Very few people have ever been famous the way Louis Armstrong was. He recorded and released music almost every year from 1923 to 1970, selling four million records. He travelled the world multiple times – a reminder that for long stretches of “Satchmo’s” career, jazz and its players were considered somewhat degenerate in the country that had birthed them all. When New Orleans introduced laws preventing white and black artists from performing on stage together, Louis left his home town, only returning when, as he put it, “I could make music with whichever cats I wanted.”
Noble as his New Orleans boycott was, Armstrong was criticised for not throwing his considerable cultural weight behind the civil rights movement. Of course, this wasn’t actually the case – Louis called on Franklin Roosevelt to do more for black Americans in the wake of the second world war. And by preferring to remain politically neutral, Armstrong guaranteed that, when he finally did speak his mind at the height of desegregation, his word packed that much bigger a punch:
“The way they’re treating my people in the South, the government can go to hell,” fumed Louis in 1957, adding that President Eisenhower was both “two-faced” and “gutless”.
By then, Armstrong was no longer a jazz innovator, but he continued to spread its gospel around the world. A tireless schedule, along with Armstrong’s hectic personal and social life, made him a sick man by the late 1960s. With his liver, kidneys and gallbladder failing, he was in and out of intensive care, and in May 1969, Dr Zucker told him to retire “I thought I was done performing, after that,” said Armstrong in 1970. But he had one more great song left in him.

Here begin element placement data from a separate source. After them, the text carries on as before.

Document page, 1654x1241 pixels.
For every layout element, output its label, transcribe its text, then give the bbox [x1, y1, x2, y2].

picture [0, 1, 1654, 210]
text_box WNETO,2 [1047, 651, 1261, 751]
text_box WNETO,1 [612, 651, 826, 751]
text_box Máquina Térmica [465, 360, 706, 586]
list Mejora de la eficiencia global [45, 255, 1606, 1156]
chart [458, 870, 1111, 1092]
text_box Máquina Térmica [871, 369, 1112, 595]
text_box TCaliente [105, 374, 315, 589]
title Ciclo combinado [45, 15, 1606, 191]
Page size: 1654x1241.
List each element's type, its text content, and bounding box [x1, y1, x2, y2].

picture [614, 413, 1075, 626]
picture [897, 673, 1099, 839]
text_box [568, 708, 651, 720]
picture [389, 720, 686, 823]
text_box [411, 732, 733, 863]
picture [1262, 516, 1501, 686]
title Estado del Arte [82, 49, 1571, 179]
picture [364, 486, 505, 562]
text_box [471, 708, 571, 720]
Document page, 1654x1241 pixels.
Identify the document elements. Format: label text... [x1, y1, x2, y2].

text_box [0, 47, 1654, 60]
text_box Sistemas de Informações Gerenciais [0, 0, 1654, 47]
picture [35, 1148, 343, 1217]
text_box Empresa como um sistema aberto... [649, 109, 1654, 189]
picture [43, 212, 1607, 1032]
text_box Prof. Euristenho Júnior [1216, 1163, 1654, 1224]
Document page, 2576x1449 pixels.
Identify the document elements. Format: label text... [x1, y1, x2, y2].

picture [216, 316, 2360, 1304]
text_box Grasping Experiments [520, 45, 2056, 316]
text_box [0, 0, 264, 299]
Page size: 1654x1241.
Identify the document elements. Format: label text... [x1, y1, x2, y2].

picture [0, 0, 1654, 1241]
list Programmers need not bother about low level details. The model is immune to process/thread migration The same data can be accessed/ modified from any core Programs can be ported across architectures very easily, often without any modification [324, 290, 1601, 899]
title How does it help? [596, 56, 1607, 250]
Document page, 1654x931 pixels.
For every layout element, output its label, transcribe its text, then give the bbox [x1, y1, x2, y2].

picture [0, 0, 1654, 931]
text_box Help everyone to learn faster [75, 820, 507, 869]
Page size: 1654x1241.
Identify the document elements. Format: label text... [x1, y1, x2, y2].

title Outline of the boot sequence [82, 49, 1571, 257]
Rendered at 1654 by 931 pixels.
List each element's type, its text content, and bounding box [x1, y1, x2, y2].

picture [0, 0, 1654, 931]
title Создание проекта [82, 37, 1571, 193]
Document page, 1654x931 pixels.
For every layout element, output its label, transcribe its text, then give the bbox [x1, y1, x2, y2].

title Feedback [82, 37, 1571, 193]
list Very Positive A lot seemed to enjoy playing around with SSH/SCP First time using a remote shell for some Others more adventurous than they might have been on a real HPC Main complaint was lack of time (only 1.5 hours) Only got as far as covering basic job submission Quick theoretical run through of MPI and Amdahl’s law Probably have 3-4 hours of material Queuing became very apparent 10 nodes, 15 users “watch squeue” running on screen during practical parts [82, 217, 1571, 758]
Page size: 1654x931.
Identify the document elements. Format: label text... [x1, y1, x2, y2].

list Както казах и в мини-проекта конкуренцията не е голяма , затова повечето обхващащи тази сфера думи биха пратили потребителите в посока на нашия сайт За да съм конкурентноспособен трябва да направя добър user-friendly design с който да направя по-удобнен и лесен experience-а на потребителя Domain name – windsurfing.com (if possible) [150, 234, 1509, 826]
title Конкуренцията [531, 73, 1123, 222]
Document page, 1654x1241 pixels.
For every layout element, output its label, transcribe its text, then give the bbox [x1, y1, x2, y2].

David remembered of the We Have All the Time.. session: “He was a sick man at the time. After he did his first take, he came over to me and said, you know, ‘Did I do it good? Don’t be afraid to tell me, I want to do it good.’”
The song mystifyingly failed to chart when released a year later, but as he did most things, Louis Armstrong had indeed done it good. We Have All the Time in the World finally cracked the UK top three in 1994 after it was used in a Guinness commercial; more recently, it grounds us and gives us hope as it plays out over the credits of Daniel Craig’s Bond swansong, No Time To Die.
Asked towards the end of his life whether he had anything left to accomplish, Louis Armstrong replied: “Yeah, keep living. I ain’t through yet.” He may have left us in July 1971, but when it comes to his music, the eight words he sang on that day in New York will always ring true.